[[ SUPPLIED MATERIAL, beginning ]]
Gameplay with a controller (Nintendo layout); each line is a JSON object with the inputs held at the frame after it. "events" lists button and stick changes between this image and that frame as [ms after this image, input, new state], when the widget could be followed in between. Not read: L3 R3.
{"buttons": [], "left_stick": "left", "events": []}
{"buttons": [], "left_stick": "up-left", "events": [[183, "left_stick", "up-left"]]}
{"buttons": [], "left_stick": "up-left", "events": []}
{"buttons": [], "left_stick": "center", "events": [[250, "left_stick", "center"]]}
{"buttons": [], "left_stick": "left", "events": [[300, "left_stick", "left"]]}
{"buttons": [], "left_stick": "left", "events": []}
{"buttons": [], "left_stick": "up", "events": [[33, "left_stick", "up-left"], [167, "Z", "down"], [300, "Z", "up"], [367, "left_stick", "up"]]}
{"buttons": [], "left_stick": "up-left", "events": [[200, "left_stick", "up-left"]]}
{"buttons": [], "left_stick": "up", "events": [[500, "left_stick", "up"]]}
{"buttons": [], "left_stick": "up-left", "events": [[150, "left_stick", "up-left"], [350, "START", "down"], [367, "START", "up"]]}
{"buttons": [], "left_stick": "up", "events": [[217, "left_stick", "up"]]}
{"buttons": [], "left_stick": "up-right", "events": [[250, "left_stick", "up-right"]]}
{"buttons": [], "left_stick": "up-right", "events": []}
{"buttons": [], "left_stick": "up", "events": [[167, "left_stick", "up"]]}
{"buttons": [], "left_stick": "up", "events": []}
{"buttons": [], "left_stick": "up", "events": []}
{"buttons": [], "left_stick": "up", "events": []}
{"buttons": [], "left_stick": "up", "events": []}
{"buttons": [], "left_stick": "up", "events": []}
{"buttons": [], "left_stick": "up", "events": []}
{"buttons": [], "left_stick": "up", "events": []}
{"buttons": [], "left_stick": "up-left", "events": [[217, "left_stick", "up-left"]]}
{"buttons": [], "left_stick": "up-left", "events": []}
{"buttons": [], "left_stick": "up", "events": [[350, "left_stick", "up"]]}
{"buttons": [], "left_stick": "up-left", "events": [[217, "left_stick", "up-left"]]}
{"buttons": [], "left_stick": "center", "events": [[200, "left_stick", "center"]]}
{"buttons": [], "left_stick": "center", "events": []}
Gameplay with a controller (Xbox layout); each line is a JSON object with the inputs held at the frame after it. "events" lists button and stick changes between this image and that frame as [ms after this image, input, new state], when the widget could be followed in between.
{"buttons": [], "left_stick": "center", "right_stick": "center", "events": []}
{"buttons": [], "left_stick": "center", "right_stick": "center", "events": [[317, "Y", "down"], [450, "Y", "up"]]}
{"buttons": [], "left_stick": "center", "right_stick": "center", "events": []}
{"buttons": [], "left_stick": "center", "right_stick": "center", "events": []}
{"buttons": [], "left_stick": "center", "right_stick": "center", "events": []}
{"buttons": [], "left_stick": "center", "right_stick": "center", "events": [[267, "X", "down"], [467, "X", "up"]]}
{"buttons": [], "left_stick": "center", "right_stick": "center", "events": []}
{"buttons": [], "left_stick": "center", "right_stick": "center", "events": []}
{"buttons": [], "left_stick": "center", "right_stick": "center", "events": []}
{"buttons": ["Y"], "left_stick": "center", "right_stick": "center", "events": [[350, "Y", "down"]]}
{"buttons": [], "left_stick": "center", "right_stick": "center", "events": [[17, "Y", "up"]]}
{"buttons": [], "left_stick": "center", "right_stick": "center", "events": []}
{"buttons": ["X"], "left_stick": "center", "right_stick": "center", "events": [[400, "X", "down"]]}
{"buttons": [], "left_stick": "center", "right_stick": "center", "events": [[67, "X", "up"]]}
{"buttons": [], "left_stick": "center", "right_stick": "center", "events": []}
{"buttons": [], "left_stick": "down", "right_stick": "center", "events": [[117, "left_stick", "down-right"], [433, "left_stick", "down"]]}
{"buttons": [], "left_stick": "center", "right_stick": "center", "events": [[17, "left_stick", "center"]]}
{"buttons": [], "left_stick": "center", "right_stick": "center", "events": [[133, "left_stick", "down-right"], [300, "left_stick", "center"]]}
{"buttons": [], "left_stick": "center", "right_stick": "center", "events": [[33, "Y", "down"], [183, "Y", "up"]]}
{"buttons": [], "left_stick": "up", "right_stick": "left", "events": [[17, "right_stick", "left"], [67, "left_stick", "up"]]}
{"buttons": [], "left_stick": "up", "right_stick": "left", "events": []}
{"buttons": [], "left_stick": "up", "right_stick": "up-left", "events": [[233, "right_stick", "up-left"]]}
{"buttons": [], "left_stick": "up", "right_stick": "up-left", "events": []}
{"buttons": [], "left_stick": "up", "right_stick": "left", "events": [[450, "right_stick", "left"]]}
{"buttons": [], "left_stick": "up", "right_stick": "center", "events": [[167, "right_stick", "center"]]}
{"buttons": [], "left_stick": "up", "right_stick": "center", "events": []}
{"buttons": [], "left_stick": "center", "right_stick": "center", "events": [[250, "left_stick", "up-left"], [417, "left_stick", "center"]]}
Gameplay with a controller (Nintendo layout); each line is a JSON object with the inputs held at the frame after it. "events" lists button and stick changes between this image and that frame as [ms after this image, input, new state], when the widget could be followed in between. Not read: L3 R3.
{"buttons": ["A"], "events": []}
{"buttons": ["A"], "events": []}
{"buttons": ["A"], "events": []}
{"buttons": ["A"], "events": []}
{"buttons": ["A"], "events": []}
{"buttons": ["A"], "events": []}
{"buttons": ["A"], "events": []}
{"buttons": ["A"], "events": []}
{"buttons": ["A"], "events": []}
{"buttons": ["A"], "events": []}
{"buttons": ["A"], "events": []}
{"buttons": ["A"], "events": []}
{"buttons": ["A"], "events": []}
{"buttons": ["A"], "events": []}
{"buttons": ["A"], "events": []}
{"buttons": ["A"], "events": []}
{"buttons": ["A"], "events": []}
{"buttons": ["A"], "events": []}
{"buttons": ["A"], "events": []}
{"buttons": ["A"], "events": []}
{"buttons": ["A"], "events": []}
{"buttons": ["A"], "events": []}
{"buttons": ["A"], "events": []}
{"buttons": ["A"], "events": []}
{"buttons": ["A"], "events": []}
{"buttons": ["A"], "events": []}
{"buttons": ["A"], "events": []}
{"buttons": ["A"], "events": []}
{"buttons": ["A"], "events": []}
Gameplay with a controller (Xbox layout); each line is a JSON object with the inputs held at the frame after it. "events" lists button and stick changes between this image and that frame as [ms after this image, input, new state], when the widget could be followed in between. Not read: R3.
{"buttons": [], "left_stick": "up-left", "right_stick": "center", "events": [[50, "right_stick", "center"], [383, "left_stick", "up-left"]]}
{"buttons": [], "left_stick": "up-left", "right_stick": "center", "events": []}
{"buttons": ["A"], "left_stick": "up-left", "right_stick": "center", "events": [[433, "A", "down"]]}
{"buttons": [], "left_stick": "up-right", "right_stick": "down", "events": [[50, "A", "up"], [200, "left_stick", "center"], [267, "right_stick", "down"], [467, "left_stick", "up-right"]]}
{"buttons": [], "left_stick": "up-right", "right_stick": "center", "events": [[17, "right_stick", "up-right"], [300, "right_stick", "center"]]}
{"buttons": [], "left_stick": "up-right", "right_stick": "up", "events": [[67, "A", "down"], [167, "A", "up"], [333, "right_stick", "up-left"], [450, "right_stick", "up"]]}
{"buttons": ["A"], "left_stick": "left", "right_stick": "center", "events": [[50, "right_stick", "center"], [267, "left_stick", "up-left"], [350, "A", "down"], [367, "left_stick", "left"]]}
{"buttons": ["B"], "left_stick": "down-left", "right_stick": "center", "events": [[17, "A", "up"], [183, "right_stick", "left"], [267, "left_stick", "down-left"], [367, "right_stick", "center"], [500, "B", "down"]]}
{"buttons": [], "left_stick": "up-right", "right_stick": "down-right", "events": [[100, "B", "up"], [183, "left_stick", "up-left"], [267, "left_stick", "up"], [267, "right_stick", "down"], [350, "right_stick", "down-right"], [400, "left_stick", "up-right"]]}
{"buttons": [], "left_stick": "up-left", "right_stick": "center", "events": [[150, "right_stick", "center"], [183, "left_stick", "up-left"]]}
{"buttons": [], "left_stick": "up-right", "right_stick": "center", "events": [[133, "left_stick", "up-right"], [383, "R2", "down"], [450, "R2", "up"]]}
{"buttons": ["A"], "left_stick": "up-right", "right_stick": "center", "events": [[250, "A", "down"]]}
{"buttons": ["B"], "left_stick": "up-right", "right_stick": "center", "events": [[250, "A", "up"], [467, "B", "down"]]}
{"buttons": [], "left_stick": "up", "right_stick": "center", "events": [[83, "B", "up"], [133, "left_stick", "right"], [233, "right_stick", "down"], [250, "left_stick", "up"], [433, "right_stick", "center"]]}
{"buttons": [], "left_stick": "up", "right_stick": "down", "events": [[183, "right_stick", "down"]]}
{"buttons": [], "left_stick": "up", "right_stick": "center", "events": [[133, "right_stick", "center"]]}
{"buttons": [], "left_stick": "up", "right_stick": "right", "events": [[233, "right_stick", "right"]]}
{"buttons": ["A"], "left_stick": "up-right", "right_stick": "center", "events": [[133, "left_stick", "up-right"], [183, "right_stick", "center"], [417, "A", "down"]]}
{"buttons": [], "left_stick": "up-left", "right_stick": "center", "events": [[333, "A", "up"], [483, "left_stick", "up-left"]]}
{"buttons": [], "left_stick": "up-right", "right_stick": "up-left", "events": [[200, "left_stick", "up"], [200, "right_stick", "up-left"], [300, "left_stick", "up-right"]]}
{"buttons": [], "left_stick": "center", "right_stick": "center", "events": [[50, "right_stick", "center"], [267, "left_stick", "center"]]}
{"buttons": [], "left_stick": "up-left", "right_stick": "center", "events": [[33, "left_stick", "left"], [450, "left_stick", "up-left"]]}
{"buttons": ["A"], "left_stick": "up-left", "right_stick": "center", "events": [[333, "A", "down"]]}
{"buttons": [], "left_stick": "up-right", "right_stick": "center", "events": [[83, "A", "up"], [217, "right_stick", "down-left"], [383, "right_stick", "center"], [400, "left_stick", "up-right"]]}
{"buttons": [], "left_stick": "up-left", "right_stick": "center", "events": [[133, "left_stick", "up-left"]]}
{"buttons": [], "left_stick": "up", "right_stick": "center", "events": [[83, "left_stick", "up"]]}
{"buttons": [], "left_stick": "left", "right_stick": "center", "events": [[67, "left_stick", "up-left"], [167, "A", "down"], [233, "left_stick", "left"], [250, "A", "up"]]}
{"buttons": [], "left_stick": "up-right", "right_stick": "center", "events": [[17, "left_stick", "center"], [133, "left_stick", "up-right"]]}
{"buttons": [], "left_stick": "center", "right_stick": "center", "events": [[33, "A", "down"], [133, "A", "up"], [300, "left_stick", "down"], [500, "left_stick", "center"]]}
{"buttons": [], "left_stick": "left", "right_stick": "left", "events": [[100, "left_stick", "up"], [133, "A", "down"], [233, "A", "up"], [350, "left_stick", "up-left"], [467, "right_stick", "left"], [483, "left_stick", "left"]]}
[[ SUPPLIED MATERIAL, end ]]
◆ WHAT YOU WILL DO
Across the records above, return every line that contains the word "Xbox".

◆ REPLY
Gameplay with a controller (Xbox layout); each line is a JSON object with the inputs held at the frame after it. "events" lists button and stick changes between this image and that frame as [ms after this image, input, new state], when the widget could be followed in between.
Gameplay with a controller (Xbox layout); each line is a JSON object with the inputs held at the frame after it. "events" lists button and stick changes between this image and that frame as [ms after this image, input, new state], when the widget could be followed in between. Not read: R3.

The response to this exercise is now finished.